§ ACTIVITY: Match the word "wire". Return each line of the data below where it appears.

Start of RECORDS FOR THE TASK

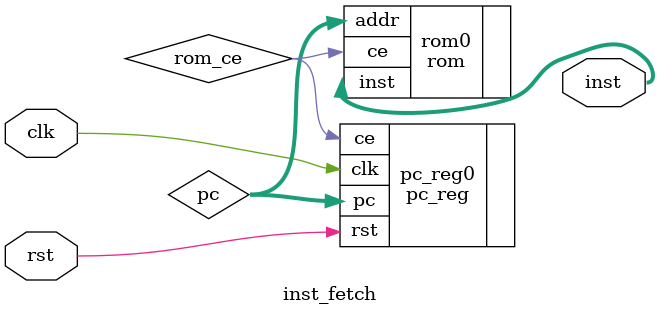
<source format=v>
module inst_fetch(
                  input wire         rst,
                  input wire         clk,
                  output wire [31:0] inst
                  );
   wire [5:0]                        pc;
   wire                              rom_ce;

   pc_reg pc_reg0(.clk(clk),
                  .rst(rst),
                  .pc(pc),
                  .ce(rom_ce));
   rom rom0(.ce(rom_ce),
            .addr(pc),
            .inst(inst));
endmodule // inst_fetch

</source>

End of RECORDS FOR THE TASK

§ WRITTEN SOLUTION:
                  input wire         rst,
                  input wire         clk,
                  output wire [31:0] inst
   wire [5:0]                        pc;
   wire                              rom_ce;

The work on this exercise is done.